Mantan Wakil Kepala Staf Angkatan Darat (Wakasad), Letnan Jenderal TNI (Purn) Sayidiman Suryohadiprojo menuturkan, pada 22 Februari 1967, Soeharto diangkat menjadi presiden RI berdasarkan Ketetapan MPRS no XV/MPRS/1966 dan Sidang Istimewa MPRS 12 Maret 1967. Pak Harto menegaskan pemerintahannya sebagai Orde Baru yang dirumuskan sebagai satu susunan yang menjalankan UUD 1945 dan Pancasila secara murni dan konsekuen.

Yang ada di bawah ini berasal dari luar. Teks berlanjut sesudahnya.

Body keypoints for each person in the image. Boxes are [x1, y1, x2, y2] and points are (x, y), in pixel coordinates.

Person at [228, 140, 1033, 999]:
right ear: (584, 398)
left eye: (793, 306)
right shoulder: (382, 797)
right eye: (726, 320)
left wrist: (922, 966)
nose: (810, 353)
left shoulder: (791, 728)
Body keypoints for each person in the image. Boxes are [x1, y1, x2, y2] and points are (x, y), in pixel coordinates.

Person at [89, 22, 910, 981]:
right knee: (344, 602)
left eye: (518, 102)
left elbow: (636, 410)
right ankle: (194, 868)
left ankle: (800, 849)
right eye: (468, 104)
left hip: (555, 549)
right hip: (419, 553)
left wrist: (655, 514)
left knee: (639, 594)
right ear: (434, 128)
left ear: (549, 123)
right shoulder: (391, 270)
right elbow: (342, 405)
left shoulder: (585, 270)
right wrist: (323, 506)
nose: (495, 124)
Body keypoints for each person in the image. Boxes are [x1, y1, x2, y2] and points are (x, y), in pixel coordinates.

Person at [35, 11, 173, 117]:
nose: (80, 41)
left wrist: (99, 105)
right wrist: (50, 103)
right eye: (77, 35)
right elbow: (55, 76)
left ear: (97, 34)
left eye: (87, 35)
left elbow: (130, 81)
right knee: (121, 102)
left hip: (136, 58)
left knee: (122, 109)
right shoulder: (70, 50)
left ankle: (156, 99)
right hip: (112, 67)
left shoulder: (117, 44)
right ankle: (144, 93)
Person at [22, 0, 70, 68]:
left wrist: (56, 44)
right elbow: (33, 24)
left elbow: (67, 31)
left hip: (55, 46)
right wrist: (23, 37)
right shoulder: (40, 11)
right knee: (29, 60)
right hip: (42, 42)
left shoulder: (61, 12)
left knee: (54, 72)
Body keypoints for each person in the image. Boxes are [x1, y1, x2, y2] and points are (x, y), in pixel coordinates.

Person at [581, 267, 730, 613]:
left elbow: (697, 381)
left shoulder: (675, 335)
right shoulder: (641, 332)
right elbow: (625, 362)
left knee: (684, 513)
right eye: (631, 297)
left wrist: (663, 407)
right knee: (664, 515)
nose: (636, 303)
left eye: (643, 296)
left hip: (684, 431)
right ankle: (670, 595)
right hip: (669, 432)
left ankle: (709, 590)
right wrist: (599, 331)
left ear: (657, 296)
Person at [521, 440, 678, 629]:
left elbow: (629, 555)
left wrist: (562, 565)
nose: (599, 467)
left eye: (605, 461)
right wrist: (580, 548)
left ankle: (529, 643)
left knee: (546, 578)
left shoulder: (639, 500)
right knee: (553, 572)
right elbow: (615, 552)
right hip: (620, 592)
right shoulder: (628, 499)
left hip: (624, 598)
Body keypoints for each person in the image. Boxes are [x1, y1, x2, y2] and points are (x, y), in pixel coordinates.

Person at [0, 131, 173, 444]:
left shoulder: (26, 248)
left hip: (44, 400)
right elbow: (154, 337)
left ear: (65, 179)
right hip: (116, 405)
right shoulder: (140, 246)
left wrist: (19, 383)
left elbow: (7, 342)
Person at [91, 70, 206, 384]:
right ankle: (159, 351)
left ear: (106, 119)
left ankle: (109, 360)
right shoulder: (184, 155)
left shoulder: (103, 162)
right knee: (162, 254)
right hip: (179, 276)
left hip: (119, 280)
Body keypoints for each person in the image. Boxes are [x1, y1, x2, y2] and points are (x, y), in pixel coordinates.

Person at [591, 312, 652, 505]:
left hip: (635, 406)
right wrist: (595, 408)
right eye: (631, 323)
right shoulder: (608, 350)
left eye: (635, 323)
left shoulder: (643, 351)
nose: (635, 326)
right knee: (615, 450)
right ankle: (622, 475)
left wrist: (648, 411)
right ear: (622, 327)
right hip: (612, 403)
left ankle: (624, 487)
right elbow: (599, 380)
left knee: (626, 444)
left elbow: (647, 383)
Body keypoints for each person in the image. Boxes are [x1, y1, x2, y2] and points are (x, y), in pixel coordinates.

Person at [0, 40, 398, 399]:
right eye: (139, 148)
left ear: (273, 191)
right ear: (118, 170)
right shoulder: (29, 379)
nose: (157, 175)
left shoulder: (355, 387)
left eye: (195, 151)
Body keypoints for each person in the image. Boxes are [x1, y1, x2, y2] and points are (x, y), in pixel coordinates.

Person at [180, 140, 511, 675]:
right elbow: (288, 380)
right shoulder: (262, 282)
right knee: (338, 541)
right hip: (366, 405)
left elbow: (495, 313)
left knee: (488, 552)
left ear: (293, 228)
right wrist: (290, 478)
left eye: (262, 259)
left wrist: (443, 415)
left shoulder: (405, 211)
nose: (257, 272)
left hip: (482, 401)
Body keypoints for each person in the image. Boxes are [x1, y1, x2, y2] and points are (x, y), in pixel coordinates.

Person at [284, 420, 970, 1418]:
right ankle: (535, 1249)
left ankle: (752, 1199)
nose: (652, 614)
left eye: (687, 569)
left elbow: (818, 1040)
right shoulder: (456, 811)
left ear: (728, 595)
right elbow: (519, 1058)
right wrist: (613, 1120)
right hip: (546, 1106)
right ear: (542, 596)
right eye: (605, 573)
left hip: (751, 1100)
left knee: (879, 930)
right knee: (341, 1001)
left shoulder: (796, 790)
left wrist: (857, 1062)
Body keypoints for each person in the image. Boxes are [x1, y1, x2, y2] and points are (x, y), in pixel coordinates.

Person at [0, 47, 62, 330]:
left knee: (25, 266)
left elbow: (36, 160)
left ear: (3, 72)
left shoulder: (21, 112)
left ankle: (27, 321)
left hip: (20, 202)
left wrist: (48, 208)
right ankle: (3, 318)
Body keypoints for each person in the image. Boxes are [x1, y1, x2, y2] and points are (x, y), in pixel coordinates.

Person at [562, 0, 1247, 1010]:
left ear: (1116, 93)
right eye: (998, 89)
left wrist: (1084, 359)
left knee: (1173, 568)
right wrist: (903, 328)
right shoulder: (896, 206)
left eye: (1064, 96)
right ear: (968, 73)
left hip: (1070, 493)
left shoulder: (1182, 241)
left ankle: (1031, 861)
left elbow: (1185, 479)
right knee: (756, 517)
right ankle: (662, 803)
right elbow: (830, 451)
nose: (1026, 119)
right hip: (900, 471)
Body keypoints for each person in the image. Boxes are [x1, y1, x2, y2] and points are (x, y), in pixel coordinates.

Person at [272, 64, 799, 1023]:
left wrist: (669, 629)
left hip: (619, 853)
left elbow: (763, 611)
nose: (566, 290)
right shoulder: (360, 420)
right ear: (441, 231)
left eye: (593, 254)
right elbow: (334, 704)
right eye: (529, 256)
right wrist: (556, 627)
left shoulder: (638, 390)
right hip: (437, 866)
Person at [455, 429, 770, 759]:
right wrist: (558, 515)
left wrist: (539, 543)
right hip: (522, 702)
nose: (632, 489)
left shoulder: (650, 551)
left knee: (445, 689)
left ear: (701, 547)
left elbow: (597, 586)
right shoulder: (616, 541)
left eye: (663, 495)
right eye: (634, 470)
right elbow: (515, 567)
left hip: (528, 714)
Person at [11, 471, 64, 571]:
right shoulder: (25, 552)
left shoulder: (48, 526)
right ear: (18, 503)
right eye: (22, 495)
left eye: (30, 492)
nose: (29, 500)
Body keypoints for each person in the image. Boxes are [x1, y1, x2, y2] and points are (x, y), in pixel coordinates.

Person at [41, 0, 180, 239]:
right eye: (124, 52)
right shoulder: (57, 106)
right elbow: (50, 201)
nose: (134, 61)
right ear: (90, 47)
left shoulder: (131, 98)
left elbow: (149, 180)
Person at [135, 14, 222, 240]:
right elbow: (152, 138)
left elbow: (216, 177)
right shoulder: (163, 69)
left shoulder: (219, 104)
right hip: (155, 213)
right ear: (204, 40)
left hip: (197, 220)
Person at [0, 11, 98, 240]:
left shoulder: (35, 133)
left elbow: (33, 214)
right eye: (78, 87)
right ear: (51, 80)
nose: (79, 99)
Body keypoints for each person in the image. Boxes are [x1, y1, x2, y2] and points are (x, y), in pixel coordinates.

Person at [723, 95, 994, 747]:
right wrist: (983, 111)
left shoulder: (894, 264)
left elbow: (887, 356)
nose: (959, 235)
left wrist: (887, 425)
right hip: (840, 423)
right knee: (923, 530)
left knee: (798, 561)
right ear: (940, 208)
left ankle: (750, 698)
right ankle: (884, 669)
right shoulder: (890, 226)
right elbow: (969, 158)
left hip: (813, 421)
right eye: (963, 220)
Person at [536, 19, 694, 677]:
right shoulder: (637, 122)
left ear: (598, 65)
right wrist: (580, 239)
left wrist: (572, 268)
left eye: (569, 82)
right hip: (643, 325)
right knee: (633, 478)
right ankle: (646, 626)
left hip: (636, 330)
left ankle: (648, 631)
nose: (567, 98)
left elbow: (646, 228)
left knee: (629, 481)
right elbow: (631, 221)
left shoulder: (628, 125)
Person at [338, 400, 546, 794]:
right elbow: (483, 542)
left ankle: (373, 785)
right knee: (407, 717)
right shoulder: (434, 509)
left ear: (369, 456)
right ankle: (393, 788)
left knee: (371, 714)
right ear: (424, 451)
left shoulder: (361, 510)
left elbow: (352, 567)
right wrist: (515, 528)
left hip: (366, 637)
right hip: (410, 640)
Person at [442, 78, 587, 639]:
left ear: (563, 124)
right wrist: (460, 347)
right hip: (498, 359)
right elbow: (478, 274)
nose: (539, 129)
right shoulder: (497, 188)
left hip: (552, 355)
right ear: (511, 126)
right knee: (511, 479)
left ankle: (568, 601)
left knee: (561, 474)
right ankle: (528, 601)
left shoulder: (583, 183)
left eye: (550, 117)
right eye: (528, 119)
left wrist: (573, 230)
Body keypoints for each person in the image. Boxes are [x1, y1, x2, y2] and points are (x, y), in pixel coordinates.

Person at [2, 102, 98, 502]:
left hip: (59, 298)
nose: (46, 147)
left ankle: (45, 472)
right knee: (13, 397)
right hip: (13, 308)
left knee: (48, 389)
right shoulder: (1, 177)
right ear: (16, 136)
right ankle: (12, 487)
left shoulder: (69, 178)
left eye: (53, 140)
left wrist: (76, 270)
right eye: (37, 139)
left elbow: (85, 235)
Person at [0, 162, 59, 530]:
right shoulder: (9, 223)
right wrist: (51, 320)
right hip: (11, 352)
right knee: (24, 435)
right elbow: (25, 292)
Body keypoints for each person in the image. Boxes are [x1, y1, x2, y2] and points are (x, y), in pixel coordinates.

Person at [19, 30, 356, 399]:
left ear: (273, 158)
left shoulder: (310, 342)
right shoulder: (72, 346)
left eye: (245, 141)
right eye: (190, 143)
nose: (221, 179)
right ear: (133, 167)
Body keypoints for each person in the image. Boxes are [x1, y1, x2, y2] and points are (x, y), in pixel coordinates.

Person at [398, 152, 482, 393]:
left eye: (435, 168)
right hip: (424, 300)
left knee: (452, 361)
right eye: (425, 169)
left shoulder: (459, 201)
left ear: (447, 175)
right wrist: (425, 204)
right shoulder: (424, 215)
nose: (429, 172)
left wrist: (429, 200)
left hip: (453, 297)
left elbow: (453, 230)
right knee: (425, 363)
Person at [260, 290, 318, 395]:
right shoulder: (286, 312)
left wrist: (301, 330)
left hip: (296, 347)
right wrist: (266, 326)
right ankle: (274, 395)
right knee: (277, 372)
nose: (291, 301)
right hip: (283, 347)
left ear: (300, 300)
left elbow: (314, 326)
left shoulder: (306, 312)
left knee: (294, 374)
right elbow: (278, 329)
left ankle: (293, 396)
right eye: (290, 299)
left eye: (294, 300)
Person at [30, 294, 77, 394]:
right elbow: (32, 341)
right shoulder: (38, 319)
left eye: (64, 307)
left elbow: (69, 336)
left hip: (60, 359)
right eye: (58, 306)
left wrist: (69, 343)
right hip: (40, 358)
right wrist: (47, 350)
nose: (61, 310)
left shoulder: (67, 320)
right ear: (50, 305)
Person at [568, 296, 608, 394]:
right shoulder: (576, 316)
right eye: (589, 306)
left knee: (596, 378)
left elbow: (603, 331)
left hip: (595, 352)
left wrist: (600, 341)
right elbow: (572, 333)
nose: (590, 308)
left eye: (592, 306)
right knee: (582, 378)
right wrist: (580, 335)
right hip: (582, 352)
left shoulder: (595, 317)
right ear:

“Hal ini perlu ditegaskan karena dalam pemerintahan Presiden Sukarno yang diberi sebutan Orde Lama, ideologi negara dan UUD 1945 mengalami pelaksanaan yang tidak sesuai dengan nilai-nilai Pancasila. Seperti berlakunya Demokrasi Terpimpin dan adanya politik nasakom (nasionalisme, agama, dan komunisme). Juga diterlantarkannya kesejahteraan rakyat karena ekonomi diabaikan, sehingga terjadi inflasi sampai 650 persen,” kata Sayidiman dalam seminar nasional bertajuk 53 Tahun Supersemar 1966, Kepemimpinan Nasional Dalam Perspektif Pancasila di Jakarta, Selasa (12/3).
Berbeda dengan Orde Baru, kata dia, semua kebijakan pemerintahan dilaksanakan atas dasar UUD 1945 dan Pancasila secara konsisten. Selain itu, dalam pemerintahan Pak Harto juga dilaksanakan pembangunan nasional berkala sejak 1968 sebagai perwujudan Pancasila.
Menurut Sayidiman, kondisi Indonesia dalam pemerintahan Orde Lama kurang sekali memberikan perhatian kepada kesejahteraan masyarakat. Kekurangan itulah yang dikoreksi oleh Soeharto dengan pelaksanaan Pembangunan Nasional. Pembangunan yang bertitik berat ekonomi itu dapat memperbaiki kondisi sosial dan mengatasi berbagai kesukaran yang tadinya dialami rakyat semasa Orde Lama.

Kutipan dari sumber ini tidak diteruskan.